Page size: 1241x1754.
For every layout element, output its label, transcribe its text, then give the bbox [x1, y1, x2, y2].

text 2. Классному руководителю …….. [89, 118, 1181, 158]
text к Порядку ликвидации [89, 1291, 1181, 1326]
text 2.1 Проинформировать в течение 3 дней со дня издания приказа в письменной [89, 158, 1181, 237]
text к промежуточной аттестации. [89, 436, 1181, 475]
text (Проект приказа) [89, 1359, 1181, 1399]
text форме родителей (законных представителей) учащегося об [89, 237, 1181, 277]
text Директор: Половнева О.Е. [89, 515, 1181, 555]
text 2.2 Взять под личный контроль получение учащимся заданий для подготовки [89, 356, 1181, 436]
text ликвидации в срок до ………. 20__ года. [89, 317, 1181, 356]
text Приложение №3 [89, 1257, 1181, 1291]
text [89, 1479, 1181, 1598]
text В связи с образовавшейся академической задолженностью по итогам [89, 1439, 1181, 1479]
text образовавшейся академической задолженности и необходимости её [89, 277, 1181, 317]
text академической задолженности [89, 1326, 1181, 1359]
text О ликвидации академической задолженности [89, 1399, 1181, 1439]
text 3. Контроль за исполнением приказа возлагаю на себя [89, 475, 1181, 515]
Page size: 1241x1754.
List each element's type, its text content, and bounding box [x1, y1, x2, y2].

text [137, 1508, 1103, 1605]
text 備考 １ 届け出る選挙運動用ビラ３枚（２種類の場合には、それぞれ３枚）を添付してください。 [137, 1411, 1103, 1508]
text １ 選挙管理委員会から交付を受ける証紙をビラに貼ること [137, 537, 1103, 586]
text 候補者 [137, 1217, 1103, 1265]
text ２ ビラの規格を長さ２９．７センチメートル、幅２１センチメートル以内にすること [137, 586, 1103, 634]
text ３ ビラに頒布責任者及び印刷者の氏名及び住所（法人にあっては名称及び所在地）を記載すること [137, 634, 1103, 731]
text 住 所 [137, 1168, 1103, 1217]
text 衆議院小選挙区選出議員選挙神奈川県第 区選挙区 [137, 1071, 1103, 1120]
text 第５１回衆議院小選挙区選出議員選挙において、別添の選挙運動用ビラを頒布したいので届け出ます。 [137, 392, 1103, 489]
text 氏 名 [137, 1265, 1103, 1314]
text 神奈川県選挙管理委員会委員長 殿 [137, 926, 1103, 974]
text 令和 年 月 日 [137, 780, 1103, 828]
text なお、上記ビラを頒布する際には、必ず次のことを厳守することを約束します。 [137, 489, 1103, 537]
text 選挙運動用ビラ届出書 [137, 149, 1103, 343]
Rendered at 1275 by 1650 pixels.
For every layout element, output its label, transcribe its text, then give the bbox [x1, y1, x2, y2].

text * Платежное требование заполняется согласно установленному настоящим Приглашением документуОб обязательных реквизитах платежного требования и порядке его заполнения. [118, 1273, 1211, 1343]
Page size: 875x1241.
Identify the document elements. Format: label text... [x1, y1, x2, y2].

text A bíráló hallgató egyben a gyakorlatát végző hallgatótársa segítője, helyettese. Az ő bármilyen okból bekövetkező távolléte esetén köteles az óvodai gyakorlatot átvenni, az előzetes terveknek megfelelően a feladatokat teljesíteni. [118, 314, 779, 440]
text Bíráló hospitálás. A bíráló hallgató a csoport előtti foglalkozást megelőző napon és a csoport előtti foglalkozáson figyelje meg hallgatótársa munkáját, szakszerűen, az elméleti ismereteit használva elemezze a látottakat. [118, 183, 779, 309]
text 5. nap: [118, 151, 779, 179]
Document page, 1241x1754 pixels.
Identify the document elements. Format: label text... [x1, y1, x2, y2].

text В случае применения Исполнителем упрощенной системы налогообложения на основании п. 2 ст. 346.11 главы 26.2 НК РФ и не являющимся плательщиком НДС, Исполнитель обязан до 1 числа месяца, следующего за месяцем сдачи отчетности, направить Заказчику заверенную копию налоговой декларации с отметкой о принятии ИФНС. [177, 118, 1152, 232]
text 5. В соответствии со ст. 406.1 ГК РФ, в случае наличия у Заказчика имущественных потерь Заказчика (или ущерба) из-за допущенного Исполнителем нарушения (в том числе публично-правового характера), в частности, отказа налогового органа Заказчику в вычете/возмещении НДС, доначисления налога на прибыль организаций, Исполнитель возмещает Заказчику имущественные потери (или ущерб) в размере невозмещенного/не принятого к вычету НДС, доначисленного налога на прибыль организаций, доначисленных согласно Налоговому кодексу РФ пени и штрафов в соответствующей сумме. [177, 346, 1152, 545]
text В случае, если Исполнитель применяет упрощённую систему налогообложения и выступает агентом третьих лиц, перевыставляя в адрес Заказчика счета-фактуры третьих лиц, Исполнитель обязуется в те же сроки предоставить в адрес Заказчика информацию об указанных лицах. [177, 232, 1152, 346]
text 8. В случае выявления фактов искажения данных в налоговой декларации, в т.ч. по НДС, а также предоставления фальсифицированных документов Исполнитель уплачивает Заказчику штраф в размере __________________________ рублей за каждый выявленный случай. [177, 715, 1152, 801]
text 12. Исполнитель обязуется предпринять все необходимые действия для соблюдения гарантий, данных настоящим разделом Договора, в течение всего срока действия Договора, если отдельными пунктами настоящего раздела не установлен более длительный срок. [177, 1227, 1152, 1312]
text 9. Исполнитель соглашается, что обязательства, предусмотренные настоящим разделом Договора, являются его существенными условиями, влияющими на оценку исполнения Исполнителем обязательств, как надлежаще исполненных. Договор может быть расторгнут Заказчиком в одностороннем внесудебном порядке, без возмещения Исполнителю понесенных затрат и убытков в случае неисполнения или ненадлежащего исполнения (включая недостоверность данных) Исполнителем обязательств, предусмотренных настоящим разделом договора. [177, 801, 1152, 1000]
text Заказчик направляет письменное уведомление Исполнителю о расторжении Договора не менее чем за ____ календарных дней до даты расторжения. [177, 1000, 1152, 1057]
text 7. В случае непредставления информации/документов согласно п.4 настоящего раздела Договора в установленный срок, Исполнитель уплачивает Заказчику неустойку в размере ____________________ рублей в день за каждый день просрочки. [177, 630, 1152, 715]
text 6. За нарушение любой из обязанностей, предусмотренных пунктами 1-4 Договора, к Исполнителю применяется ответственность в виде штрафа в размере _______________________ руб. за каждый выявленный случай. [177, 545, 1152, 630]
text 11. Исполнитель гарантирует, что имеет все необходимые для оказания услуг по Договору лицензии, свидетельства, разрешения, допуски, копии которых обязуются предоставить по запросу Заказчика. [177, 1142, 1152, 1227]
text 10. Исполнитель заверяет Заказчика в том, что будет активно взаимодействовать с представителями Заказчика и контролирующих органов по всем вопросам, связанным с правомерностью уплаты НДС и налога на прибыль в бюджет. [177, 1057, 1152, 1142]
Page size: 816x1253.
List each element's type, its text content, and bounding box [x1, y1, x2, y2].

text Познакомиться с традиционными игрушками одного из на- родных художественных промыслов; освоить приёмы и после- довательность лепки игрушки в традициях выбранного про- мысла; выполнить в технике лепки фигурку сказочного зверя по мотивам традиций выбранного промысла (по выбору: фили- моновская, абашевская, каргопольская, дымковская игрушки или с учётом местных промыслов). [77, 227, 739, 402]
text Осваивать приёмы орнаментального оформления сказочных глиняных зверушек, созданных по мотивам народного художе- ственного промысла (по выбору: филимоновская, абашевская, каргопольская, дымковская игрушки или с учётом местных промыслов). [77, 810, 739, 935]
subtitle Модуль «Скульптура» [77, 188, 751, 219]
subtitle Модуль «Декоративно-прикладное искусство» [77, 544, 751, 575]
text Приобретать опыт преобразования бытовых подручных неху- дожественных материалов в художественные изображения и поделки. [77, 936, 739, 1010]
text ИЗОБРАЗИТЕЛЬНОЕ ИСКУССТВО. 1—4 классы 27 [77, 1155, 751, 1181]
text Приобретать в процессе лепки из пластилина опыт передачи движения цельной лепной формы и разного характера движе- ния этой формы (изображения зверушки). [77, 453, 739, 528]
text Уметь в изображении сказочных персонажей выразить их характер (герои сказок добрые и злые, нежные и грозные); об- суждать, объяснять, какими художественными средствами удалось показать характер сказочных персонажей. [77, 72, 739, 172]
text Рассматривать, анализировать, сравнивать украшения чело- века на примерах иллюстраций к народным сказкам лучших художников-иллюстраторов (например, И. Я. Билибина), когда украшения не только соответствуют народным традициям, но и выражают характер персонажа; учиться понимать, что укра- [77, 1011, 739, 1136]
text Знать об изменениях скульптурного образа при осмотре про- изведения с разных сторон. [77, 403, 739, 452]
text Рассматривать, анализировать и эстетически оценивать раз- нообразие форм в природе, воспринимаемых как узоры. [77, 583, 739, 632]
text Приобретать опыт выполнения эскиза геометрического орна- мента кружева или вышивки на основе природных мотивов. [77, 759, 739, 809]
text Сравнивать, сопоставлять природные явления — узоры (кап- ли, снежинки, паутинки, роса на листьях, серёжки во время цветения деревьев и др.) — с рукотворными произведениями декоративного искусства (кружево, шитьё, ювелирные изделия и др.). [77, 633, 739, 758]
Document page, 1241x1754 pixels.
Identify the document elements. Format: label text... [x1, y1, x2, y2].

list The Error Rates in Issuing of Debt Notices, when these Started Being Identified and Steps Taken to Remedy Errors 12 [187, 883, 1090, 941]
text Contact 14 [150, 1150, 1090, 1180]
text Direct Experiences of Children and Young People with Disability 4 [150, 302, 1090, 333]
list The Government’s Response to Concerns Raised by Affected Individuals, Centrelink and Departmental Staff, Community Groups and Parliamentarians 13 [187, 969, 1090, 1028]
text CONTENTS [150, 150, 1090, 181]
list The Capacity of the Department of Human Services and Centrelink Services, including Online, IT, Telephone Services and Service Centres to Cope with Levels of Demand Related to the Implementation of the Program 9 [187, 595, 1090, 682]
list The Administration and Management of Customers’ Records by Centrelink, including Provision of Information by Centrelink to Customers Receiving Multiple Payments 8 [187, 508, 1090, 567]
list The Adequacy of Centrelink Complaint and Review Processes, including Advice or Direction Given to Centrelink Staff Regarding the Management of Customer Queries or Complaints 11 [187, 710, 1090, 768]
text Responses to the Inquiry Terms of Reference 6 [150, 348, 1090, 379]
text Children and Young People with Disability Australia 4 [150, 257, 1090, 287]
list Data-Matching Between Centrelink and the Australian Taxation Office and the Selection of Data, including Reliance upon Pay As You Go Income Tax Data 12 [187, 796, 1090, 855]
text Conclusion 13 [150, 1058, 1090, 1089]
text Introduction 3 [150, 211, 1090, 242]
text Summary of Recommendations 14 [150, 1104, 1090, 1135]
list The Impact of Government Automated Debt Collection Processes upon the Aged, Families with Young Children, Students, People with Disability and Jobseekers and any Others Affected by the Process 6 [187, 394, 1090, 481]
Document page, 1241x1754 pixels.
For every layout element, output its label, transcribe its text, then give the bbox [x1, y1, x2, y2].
- - -
WHAT TO PRODUCE:
Report every line of the data above that contains the string "Government" by copying it in full.

RESPONSE TO THE TASK:
list The Government’s Response to Concerns Raised by Affected Individuals, Centrelink and Departmental Staff, Community Groups and Parliamentarians 13 [187, 969, 1090, 1028]
list The Impact of Government Automated Debt Collection Processes upon the Aged, Families with Young Children, Students, People with Disability and Jobseekers and any Others Affected by the Process 6 [187, 394, 1090, 481]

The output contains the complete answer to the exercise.